In December 1993, the Council issued a landmark report, recommending the implementation of electronic monitoring of controlled substances prescriptions in place of the triplicate prescription program and numerous reforms of laws, regulations, and practices governing drug diversion monitoring, investigation, and enforcement. It recognized the importance of using controlled substances for medical purposes and the problem of undertreating pain as well as the problem of abuse of controlled substances.
In early 1993, a forum on pain management and regulatory issues was proposed and was in initial planning stages at the Department of Consumer Affairs, when the Medical Board of California's task force issued its report.
In February 1993, the University of California at Los Angeles held a symposium on barriers to effective health care; in October 1993, a similar program entitled "Cancer Pain, Opiates and the Law' was held at the California Cancer Center in Fresno. In November 1993, a similar program was held at Cedars-Sinai in Los Angeles, at which time the Southern California Cancer Pain Initiative was organized.
During 1993, the Medical Board of California established a task force on appropriate prescribing. Its report recommended that a pain forum be held and that the Board create a statement on the need for effective pain management. [The draft statement was circulated to Summit attendees, and the final statement -was adopted in May 1994 (see attachment); the Board is now adopting Guidelines for Pain Management; the Board of Registered Nursing has also adopted a policy and curriculum guidelines on pain management (see attachment); the Board of Pharmacy is in the process of doing so.]
Assembly Member Richard Polanco sponsored Assembly Bill (AB) 2155 in 1993 which would have established a pain management committee to, among other things, clarify standards for appropriate procedures and techniques for the management of acute, chronic, or intractable pain, study the impact of the triplicate prescription program on prescribing and dispensing for pain, and examine the adverse impact of the undertreatment of pain.
The Governor vetoed AB 2155 but agreed that the proponents of such a committee made: "...a compelling argument that the medical community and law enforcement community need to work together in a cooperative fashion to make certain patients are receiving medically necessary pain treatment.....

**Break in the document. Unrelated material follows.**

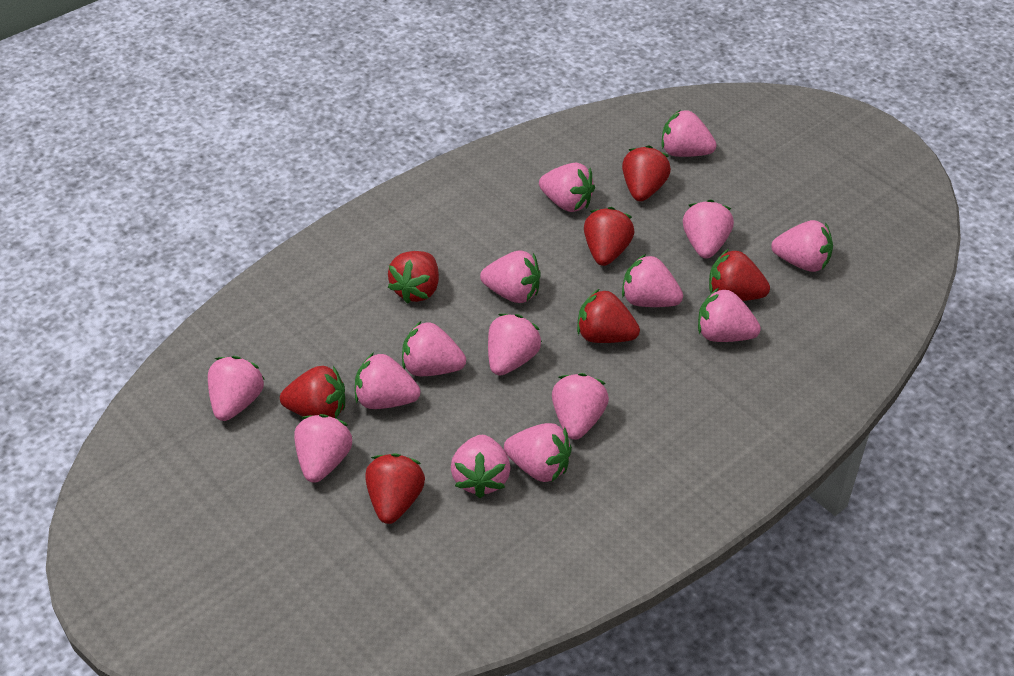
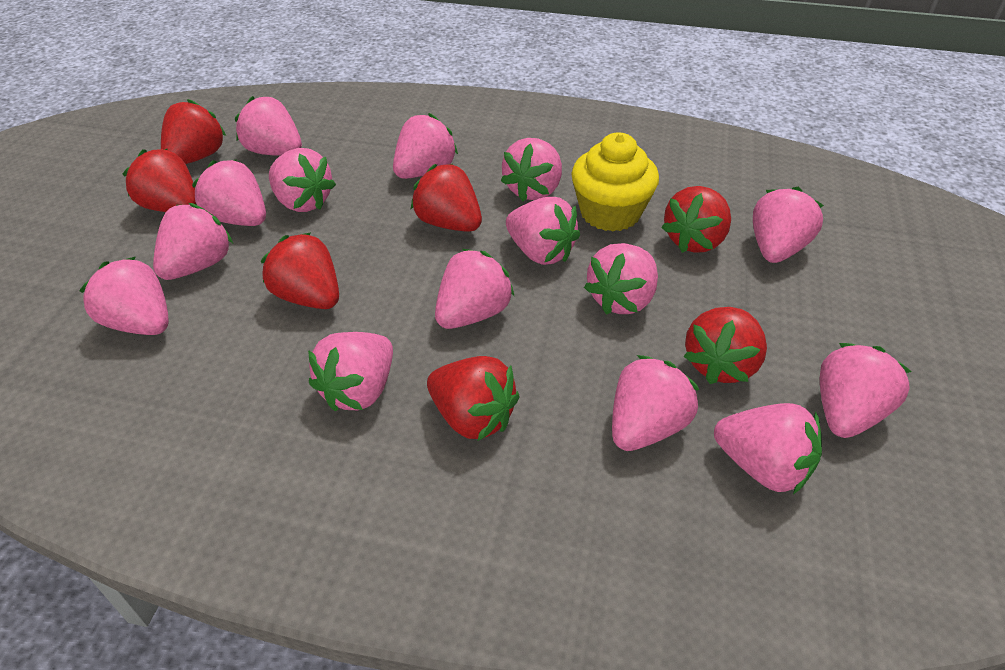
yellow cupcake: none = 0 -> [571,132,659,232] = 1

The Governor directed the State and Consumer Services Agency to establish a committee with representatives from various health boards to work with the Attorney General "...on appropriate pain management procedures and recommendations on how to overcome the obstacles that contribute to inadequate pain management.'
The March 18, 1994 Effective Pain Management Summit is the result of the Governor's mandate, and a culmination of the many other activities and legislation described above.
The Medical Board of California, along with the California Medical Association, the
Board of Pharmacy, the Board of Dental Examiners, the Board of Registered Nursing, the
Department of Consumer Affairs, and the State and Consumer Services Agency became sponsors
of the Summit on Effective Pain Management.